Calculate the pH of the following simple solutions:

53.1 mM HCl
0.223 M KOH
53.1 mM HCl + 0.223 M KOH
Is the solution "c" a buffer? Why or why not?

Answer 1

(1) pH = 1.27

(2) pH = 13.35

(3) The given solution is not a buffer.

Explanation :

(1) 53.1 mM HCl

Concentration of HCl =
`53.1mM=53.1* 10^(-3)M`

As HCl is a strong acid. So, it dissociates completely to give hydrogen ion and chloride ion.

So, Concentration of hydrogen ion=
`53.1* 10^(-3)M`

pH : It is defined as the negative logarithm of hydrogen ion concentration.

`pH=-\log [H^+]`

`pH=-\log (53.1* 10^(-3))`

`pH=1.27`

(2) 0.223 M KOH

Concentration of KOH = 0.223 M

As KOH is a strong base. So, it dissociates completely to give hydroxide ion and potassium ion.

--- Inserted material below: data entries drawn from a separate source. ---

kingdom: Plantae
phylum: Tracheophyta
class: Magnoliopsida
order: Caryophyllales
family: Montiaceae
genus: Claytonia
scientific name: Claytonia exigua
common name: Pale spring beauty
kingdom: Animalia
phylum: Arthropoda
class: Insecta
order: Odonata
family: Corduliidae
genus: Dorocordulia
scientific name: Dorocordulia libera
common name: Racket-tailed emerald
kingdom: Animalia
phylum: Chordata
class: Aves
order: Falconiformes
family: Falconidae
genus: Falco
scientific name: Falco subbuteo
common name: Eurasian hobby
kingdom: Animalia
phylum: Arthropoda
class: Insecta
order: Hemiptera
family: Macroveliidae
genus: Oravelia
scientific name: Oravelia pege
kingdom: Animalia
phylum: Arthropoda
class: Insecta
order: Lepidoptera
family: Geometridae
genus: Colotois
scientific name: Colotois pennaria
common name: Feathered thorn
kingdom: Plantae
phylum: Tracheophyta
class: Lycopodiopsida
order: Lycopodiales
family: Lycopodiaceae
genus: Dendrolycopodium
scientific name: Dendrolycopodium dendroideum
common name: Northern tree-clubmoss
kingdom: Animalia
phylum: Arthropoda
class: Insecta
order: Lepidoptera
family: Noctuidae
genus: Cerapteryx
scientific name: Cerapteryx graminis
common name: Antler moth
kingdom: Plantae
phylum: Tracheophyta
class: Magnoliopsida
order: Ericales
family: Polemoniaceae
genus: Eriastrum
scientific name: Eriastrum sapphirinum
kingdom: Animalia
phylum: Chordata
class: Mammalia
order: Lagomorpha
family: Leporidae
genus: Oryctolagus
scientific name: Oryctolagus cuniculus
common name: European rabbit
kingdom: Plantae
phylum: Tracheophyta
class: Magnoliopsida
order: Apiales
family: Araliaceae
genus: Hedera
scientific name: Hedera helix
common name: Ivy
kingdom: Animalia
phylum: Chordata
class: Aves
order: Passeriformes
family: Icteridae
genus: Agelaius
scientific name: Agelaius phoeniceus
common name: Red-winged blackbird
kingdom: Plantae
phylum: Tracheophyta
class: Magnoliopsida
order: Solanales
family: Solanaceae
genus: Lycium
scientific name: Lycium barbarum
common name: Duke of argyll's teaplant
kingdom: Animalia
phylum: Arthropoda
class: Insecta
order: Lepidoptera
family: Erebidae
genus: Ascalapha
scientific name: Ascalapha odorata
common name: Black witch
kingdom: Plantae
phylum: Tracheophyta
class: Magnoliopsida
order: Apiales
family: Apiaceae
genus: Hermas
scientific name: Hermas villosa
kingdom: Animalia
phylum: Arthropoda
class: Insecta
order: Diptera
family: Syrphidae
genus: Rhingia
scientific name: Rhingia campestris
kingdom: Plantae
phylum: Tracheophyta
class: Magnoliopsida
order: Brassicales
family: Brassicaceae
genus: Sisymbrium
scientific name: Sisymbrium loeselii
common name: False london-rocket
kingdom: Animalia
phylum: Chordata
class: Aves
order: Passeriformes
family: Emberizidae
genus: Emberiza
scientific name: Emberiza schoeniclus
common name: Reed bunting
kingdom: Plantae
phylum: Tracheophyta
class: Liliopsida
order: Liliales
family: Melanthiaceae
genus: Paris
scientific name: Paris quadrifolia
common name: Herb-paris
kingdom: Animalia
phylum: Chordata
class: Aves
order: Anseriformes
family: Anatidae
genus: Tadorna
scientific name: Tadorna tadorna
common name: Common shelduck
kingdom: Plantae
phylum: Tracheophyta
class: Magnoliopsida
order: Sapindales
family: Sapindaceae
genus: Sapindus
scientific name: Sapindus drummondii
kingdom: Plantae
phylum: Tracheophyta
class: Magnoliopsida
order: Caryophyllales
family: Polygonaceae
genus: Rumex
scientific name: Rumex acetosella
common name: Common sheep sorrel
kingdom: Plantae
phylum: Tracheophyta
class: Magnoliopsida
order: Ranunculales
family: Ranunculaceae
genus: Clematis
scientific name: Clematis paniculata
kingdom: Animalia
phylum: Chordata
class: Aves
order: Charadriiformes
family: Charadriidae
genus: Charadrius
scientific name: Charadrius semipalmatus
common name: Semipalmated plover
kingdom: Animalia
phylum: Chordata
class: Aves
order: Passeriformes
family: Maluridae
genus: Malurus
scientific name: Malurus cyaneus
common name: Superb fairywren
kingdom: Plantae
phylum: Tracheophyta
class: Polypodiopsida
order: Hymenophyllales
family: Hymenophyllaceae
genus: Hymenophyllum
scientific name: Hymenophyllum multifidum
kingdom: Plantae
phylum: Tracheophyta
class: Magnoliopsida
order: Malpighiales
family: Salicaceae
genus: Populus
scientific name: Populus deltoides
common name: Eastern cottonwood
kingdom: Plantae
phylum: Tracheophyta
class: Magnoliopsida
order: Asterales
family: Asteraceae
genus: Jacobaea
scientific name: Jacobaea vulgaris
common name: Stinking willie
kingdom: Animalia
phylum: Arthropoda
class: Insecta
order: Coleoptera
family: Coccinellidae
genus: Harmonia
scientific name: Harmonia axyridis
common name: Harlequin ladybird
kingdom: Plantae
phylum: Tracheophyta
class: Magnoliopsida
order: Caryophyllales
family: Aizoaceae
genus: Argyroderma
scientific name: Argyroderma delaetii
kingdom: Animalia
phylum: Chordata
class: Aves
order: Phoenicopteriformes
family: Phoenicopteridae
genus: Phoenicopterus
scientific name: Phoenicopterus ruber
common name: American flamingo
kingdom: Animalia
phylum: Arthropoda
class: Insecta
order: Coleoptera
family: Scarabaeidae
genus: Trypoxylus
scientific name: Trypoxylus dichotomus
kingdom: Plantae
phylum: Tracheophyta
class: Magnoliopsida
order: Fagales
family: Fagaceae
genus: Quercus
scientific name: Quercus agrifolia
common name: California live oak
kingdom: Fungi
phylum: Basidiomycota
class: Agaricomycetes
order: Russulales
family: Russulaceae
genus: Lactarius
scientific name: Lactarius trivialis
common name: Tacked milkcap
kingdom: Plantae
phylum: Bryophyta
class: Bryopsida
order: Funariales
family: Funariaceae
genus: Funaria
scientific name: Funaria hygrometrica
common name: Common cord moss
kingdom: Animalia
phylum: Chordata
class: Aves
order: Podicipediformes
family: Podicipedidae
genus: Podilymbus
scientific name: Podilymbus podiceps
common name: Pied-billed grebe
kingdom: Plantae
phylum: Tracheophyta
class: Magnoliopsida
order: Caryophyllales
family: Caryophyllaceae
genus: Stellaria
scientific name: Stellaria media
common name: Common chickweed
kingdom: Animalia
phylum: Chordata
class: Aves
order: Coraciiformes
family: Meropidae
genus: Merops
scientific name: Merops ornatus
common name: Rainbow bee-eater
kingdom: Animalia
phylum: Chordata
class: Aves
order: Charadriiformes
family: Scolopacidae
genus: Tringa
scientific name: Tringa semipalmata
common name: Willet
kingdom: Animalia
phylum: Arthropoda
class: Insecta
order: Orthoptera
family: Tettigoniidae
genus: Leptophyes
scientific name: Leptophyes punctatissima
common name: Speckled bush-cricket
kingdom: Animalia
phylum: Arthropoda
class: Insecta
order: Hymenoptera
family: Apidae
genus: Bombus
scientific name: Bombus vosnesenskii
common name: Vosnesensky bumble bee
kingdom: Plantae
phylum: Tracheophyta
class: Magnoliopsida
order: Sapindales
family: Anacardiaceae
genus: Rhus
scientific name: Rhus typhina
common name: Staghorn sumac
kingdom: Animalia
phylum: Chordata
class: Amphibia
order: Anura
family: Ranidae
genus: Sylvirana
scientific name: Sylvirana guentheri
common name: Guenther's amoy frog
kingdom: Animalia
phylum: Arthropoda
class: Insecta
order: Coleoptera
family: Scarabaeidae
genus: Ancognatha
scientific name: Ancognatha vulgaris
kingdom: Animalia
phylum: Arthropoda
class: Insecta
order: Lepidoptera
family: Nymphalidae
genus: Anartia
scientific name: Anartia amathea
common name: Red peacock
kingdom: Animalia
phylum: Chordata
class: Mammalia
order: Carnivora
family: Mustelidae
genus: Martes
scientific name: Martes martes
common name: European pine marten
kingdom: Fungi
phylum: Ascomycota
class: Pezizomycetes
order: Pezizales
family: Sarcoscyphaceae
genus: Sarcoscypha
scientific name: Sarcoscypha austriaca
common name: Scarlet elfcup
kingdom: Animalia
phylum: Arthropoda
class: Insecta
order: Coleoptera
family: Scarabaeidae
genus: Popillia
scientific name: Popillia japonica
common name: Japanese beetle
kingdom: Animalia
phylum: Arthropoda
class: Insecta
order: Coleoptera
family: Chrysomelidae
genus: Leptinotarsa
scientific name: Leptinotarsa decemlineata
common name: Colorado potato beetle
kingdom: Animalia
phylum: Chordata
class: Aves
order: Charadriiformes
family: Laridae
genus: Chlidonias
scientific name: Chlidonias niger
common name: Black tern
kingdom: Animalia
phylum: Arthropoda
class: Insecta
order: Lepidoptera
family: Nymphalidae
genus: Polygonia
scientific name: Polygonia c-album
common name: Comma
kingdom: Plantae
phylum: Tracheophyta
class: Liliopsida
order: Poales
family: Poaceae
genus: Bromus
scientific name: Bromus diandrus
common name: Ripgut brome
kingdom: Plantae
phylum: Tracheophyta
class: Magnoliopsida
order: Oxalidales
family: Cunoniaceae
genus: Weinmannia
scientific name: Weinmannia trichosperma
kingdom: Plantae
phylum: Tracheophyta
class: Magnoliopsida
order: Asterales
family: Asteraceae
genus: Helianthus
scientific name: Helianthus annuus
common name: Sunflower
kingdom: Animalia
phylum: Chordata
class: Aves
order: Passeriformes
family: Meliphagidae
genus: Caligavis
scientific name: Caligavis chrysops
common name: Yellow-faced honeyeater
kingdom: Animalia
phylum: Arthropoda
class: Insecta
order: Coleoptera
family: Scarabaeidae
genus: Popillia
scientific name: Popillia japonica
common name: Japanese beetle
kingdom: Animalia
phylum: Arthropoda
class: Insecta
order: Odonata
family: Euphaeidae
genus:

So, Concentration of hydroxide ion= 0.223 M

Now we have to calculate the pOH.

`pOH=-\log [OH^-]`

`pOH=-\log (0.223)`

`pOH=0.65`

Now we have to calculate the pH.

`pH+pOH=14\\\\pH=14-pOH\\\\pH=14-0.65=13.35`

(3) 53.1 mM HCl + 0.223 M KOH

Buffer : It is defined as a solution that maintain the pH of the solution by adding the small amount of acid or a base.

It is not a buffer because HCl is a strong acid and KOH is a strong base. Both dissociates completely.

As we know that the pH of strong acid and strong base solution is always 7.

So, the given solution is not a buffer.